● **WHAT IS ASKED**
Please output the rows below as a two-column CSV with the headers "text" and "answer", one line per row, putting each row's text and its answer in separate quoted fields with line breaks replaced by spaces. Leave the pictures out.

------ DATA TO PROCESS ------

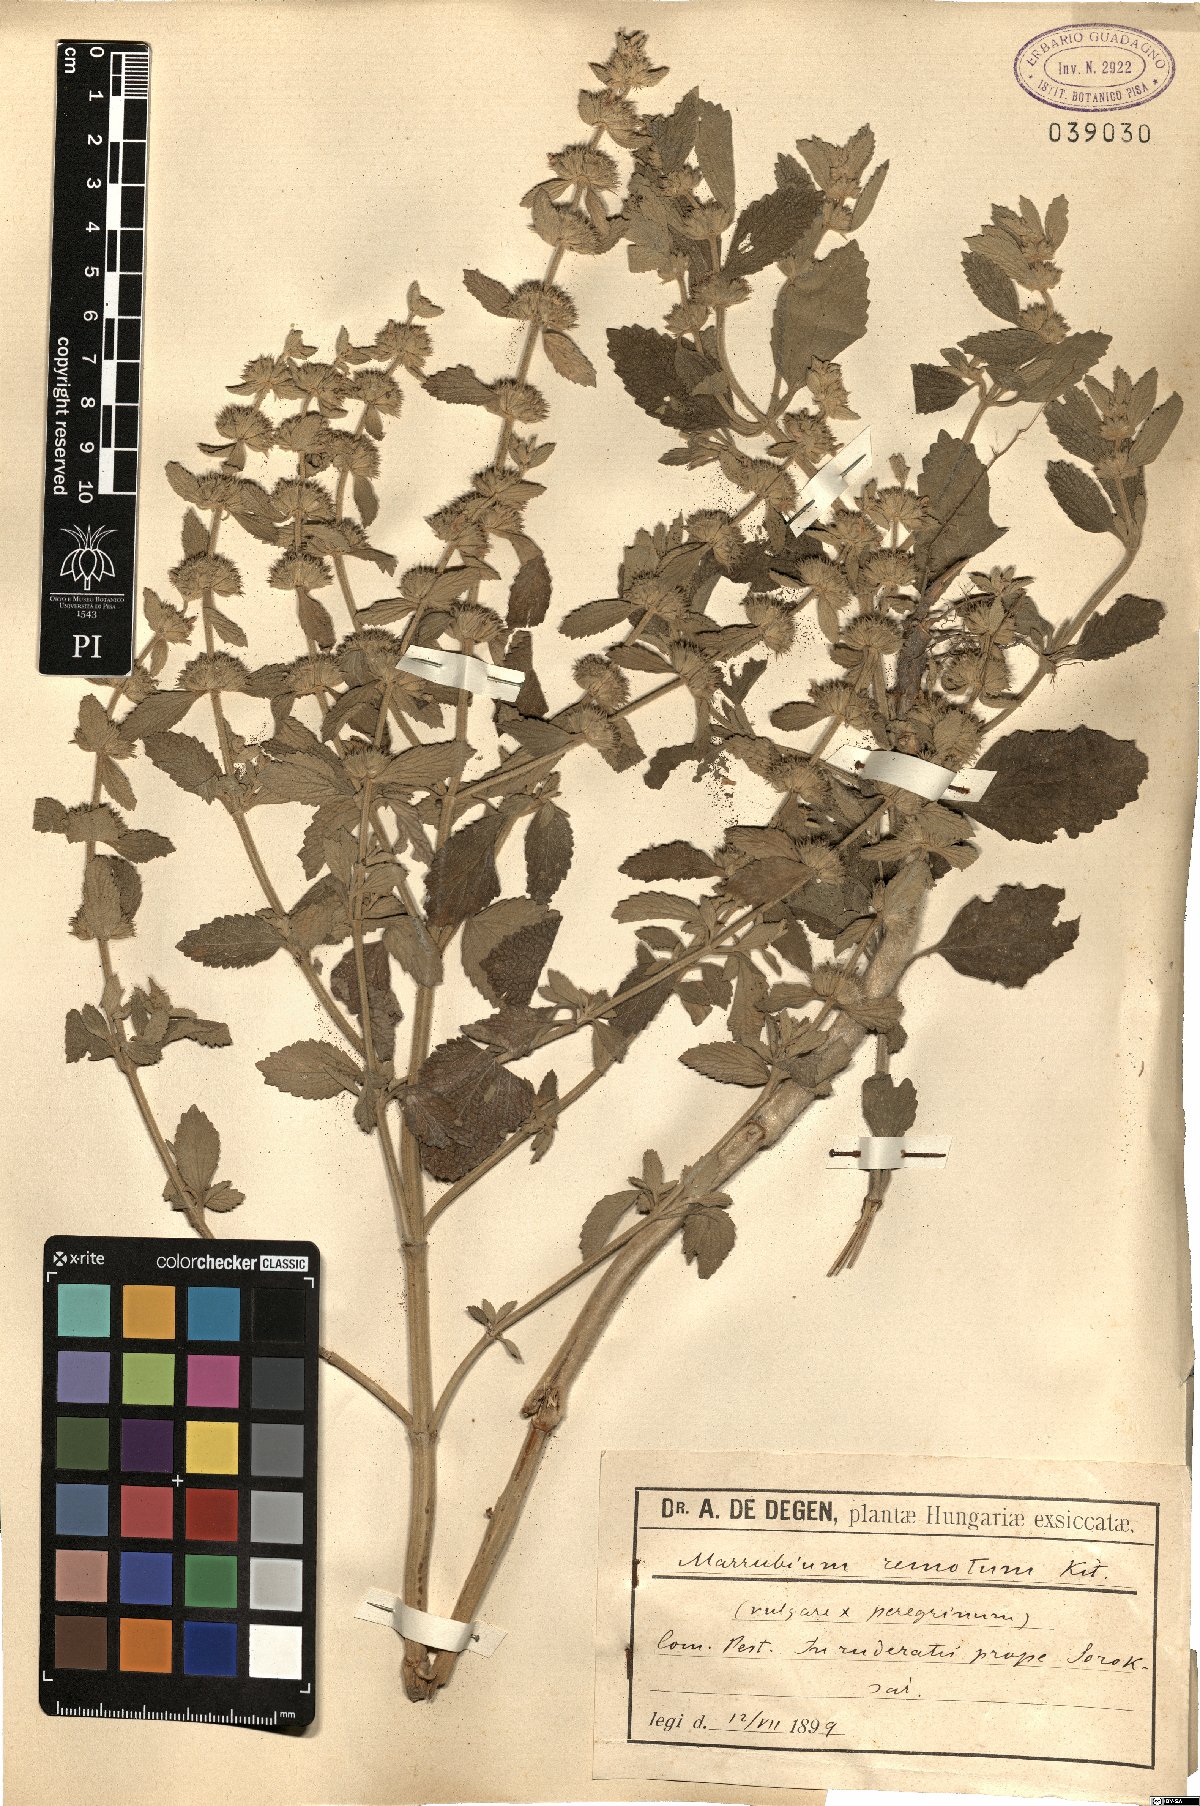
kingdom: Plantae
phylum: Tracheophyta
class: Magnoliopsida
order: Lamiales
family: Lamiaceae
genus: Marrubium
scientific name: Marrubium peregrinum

------

● **TASK SOLUTION**
text,answer
"kingdom:","Plantae"
"phylum:","Tracheophyta"
"class:","Magnoliopsida"
"order:","Lamiales"
"family:","Lamiaceae"
"genus:","Marrubium"
"scientific name:","Marrubium peregrinum"